The phrase irrational exuberance refers to the systematically excessive valuation of financial assets by investors, which is a function of wishful thinking and reflected in unjustifiably high market price levels. Alan Greenspan, then Federal Reserve Board Chairman, coined the phrase in a speech to the American Enterprise Institute in December 1996 in the context of the “new economy” boom of the late 1990s. Strangely, it was buried within the speech as a rhetorical question about how we can know when asset prices are distorted above justifiable values. Ironically, the immediate and negative reaction within the markets ensured the phrase was remembered.

The most systematic treatment of the phenomenon has been by Robert Shiller, professor of economics at Yale. His book Irrational Exuberance was rushed into press as the NASDAQ stock market peaked in March 2000. The aim of Shiller's book was not to predict the bursting of the bubble, but instead to identify the longer-term costs of the bubble bursting when it did. Shiller argued that there were a number of precipitating factors (such as, inter alia, the Internet and day-trading and sports-style media coverage) that helped drive up stock prices and were then amplified by positive feedback mechanisms, chief among which was the media. The irrationality of aggregate price levels notwithstanding, Shiller acknowledged the individual rationality of free-riding rising prices. Shiller's book, though taking the dot-com bubble as its point of departure, is a more general thesis on market bubbles in the tradition of Charles Kindleberger's classic work, Manias, Panics and Crashes: A History of Financial Crises.

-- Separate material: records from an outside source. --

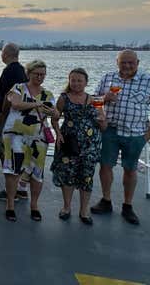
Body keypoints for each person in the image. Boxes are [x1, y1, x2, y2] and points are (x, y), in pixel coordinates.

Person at [90, 50, 150, 225]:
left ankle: (127, 205)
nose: (127, 66)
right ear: (117, 62)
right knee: (105, 166)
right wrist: (104, 98)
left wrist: (149, 134)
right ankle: (106, 201)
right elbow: (94, 100)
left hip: (135, 134)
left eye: (131, 62)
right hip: (110, 131)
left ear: (137, 63)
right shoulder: (108, 78)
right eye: (123, 62)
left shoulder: (149, 81)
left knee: (130, 169)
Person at [1, 60, 58, 222]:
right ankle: (10, 205)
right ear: (29, 74)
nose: (40, 77)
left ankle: (34, 205)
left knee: (37, 173)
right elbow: (17, 104)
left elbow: (56, 115)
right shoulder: (18, 88)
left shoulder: (48, 94)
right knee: (12, 170)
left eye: (42, 74)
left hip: (38, 138)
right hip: (15, 135)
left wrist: (53, 112)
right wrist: (37, 103)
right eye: (36, 74)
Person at [51, 68, 107, 225]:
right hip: (69, 143)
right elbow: (54, 118)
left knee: (86, 177)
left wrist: (102, 119)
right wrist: (58, 133)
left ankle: (84, 210)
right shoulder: (64, 98)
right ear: (69, 81)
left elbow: (103, 127)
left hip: (90, 145)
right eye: (73, 80)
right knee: (67, 174)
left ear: (86, 82)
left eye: (79, 80)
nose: (76, 83)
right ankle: (67, 207)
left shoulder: (96, 100)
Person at [0, 43, 30, 202]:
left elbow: (5, 95)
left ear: (6, 54)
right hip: (21, 119)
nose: (1, 55)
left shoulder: (9, 71)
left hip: (8, 118)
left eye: (2, 53)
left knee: (5, 153)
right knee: (18, 152)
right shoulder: (22, 71)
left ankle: (11, 190)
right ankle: (21, 187)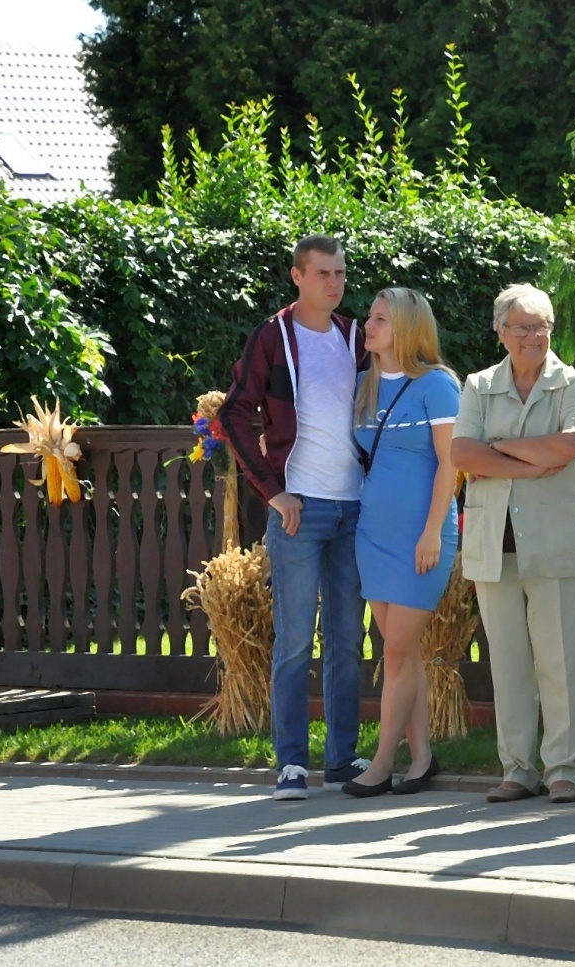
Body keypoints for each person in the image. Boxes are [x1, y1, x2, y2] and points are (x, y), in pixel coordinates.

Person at [218, 234, 369, 801]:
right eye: (323, 273)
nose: (334, 283)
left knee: (347, 641)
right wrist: (274, 491)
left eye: (340, 274)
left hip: (354, 507)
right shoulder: (273, 336)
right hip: (298, 511)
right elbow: (233, 413)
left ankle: (343, 759)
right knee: (294, 642)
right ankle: (291, 765)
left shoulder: (356, 337)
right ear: (297, 276)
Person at [452, 284, 575, 805]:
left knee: (564, 661)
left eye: (542, 327)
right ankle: (517, 768)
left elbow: (572, 442)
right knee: (509, 664)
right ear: (501, 331)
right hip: (495, 542)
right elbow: (463, 454)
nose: (534, 336)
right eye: (522, 327)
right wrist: (530, 462)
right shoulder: (478, 385)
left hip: (557, 541)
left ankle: (563, 770)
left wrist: (499, 449)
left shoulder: (573, 382)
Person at [342, 288, 460, 798]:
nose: (368, 326)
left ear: (408, 328)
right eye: (370, 317)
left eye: (380, 319)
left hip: (421, 536)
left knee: (395, 650)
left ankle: (382, 761)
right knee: (401, 653)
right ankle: (423, 757)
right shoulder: (363, 386)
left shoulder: (437, 385)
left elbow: (451, 464)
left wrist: (432, 531)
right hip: (374, 534)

Appropriate governance measures hinge on, one, whether the market is appropriately valued and, two, whether the exuberance affects the “real economy.” If irrational exuberance is present, then monetary policy is an important tool in dampening speculative bubbles; an increase in interest rates can be useful in restraining continuing exuberance. Transactions taxes have also been proposed to discourage short-term speculation and encourage long-term investment based on the rational assessment of economic fundamentals. In contrast to these reregulative measures, others have argued that only increasing the amount of trading carried out in the markets will prove successful because this will truly free market forces to enforce a rational equilibrium.

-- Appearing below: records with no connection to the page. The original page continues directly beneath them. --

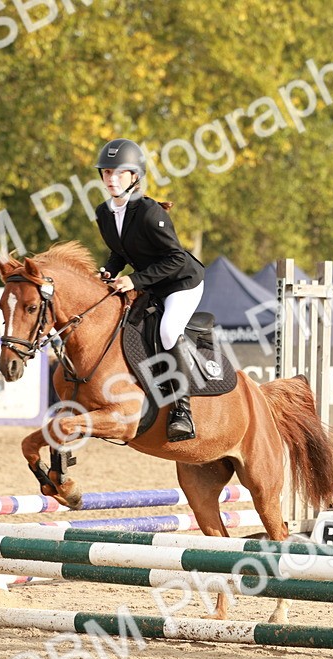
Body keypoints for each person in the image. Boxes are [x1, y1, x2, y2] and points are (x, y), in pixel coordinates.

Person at [93, 138, 206, 442]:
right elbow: (119, 250)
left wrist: (134, 281)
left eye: (120, 173)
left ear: (134, 176)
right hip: (151, 284)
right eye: (107, 172)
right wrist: (110, 270)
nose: (112, 179)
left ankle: (183, 412)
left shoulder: (149, 212)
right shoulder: (104, 213)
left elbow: (176, 258)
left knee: (168, 330)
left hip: (181, 283)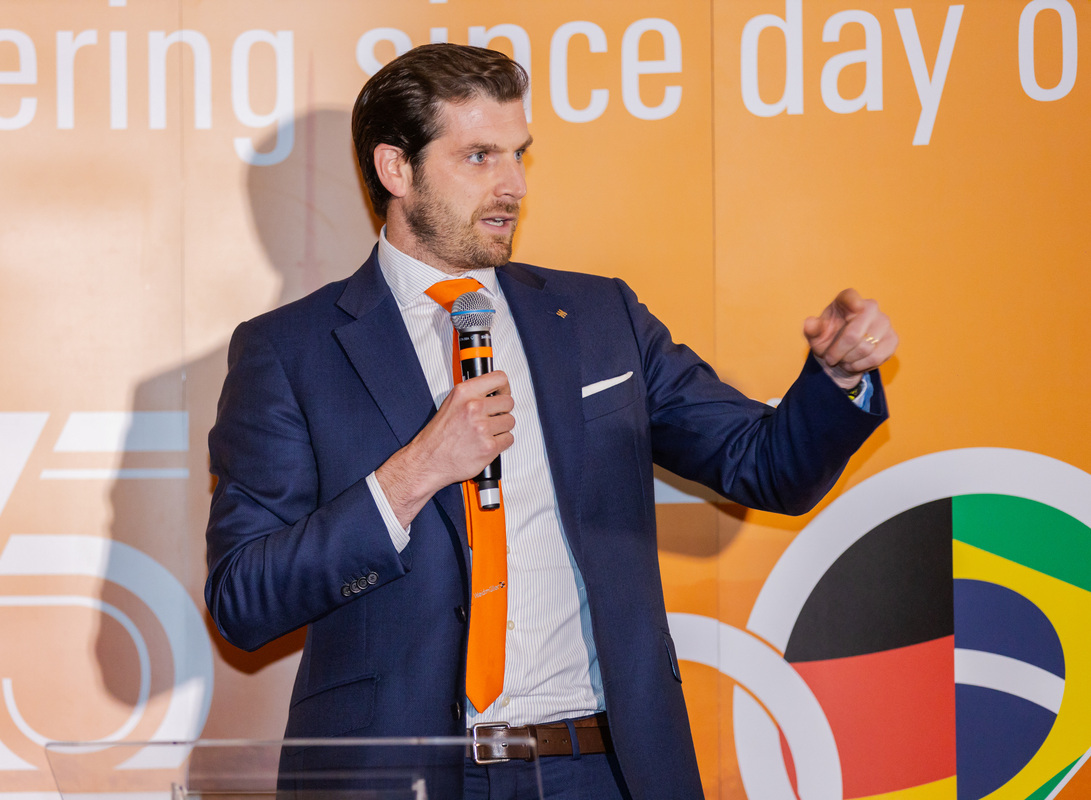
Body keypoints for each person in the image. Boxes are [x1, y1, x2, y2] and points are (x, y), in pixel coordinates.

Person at [204, 43, 895, 800]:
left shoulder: (600, 317)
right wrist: (415, 472)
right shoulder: (290, 352)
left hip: (601, 769)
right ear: (396, 169)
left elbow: (765, 467)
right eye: (480, 157)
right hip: (404, 778)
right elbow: (243, 599)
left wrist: (838, 379)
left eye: (519, 154)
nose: (515, 185)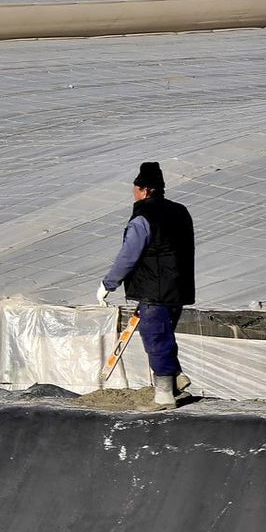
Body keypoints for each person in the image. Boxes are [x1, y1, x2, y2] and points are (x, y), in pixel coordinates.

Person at [98, 161, 195, 408]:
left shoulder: (143, 217)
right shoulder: (180, 211)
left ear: (143, 190)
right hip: (179, 287)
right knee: (165, 335)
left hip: (154, 289)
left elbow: (129, 254)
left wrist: (109, 283)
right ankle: (176, 378)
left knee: (155, 337)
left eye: (135, 189)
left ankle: (164, 396)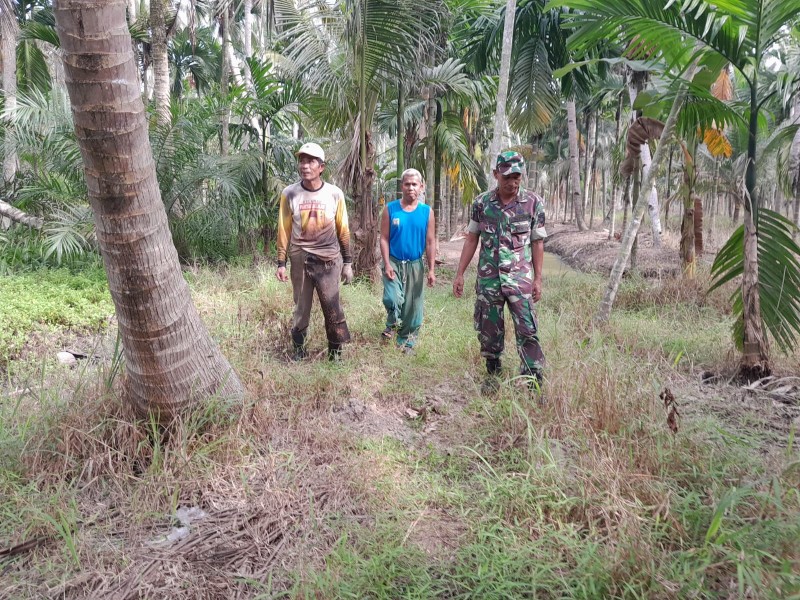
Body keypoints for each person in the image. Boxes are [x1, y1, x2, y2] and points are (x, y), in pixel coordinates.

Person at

Greenspan, in his initial speech, suggested that if the exuberance did not affect production, jobs, and price stability, that is, the real economy, then it should not concern policymakers. Unfortunately, when the bubble bursts, those who have used the stock market as an investment vehicle are badly hurt. With more than two-thirds of savings in 401(k) pension plans invested in the stock market, Shiller's argument is that damage is accentuated by the excessive dependence on stock investment. Governance initiatives should therefore guide employees toward diversifying into relatively riskless investments, say, inflation-linked bonds; Shiller stresses the importance of public opinion leaders in this process. Similarly, initiatives to invest public social security funds into the stock market should be resisted because they provide an important national risk-sharing function.

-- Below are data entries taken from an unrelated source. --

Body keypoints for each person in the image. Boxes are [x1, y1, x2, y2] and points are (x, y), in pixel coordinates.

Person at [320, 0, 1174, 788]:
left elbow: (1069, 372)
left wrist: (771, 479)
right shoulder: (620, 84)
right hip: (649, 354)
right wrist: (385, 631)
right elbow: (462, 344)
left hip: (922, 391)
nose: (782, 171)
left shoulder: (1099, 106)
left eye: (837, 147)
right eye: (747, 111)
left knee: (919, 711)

The problems of irrational exuberance are not just limited to the aftermath. Although it may appear that everyone gains during the expansion phase of a bubble—firms, management, employees, and the share-holding public—there are serious and negative consequences for the efficient allocation of resources. If capital is increasingly channeled into the booming stock market in search of quicker and higher returns, then other potentially productive sectors are left undercapitalized, and investment decisions are neither socially desirable nor best for all investment sectors.